◆ WHAT IS EXPECTED ◆
Please copy the stretch of the Java string-splitting thread from "Spliting String into" through "String[] parseFileToParams(File file)" word for word.

◆ TEXT SECTION ◆
Spliting String into sections with keywords - java

I have a String i read from a .txt file with has values in sections seperated like
Text first
[section_name_1]
Text with values pattern1
...
[section_name_2]
Text with values pattern2
I need to split the sections at the section_name_# marks and add those to a String [] (Size of the array is fixed). My Code by now does not make some weird output:
//Code:
public static String[] parseFileToParams(File file)
{
String[] sections= {"[section_name_1]","[section_name_2]","[section_name_3]","[section_name_4]"};
String[] params = new String[sections.length+1];
StringBuilder sb = new StringBuilder();
String decoded = parseFile(file);// Returns the Text from the file
for(int i=0; i< sections.length;i++)
{
params[i]= decoded.split(sections[i])[1];
sb.append(params[i]);
}
return params;
}
//For Test of the output
String[] textArray = BasicOsuParser.parseFileToParams(parseFile);
for(int j = 0; j<textArray.length;j++)
{
sb.append(textArray[j]);
}
String text= sb.toString();
System.out.println (text); //Output: su f form formau fnull
// Obviously not how it should look like
Thanks for help!

Try this:
String[] sections= {"[section_name_1]","[section_name_2]","[section_name_3]","[section_name_4]"};
String textFromFile = "Text first [section_name_1] Text with values pattern1 [section_name_2] Text with values pattern2";
int count = 0;
for(int i = 0; i < sections.length; i++){
if(textFromFile.contains(sections[i])){//Use this to tell how big the parms array will be.
count++;
}
sections[i] = sections[i].replace("[", "\\[").replace("]", "\\]");//Removes the brackets from being delimiters.
}
String[] parms = new String[count+1];//Where the split items will go.
int next = 0;//The next index for the parms array.
for(String sec : sections){
String split[] = textFromFile.split(sec);//Split the file's text by the sec
if(split.length == 2){
parms[next] = split[0];//Adds split to the parms
next++;//Go to the next index for the parms.
textFromFile = split[1];//Remove text which has just been added to the parms.
}
}
parms[next] = textFromFile;//Add any text after the last split.
for(String out : parms){
System.out.println(out);//Output parms.
}
This will do what you have asked and it is commented so you can see how it works.

◆ SUPPLIED DATA ◆
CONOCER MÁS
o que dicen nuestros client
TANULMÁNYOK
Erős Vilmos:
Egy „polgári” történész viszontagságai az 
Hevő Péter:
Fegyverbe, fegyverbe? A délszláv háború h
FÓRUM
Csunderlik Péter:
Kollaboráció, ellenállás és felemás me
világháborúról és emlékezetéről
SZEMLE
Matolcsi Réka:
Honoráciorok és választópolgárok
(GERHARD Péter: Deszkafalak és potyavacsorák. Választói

...

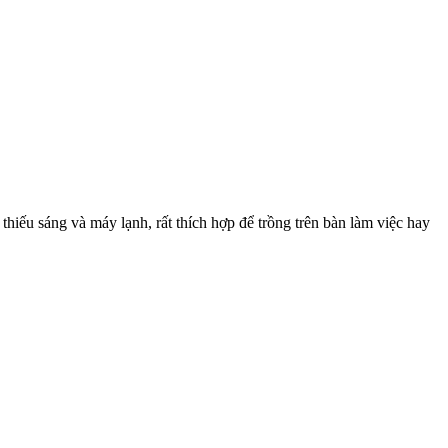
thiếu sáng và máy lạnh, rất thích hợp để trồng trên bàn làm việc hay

◆ EXERCISE ANSWER ◆
Spliting String into sections with keywords - java

I have a String i read from a .txt file with has values in sections seperated like
Text first
[section_name_1]
Text with values pattern1
...
[section_name_2]
Text with values pattern2
I need to split the sections at the section_name_# marks and add those to a String [] (Size of the array is fixed). My Code by now does not make some weird output:
//Code:
public static String[] parseFileToParams(File file)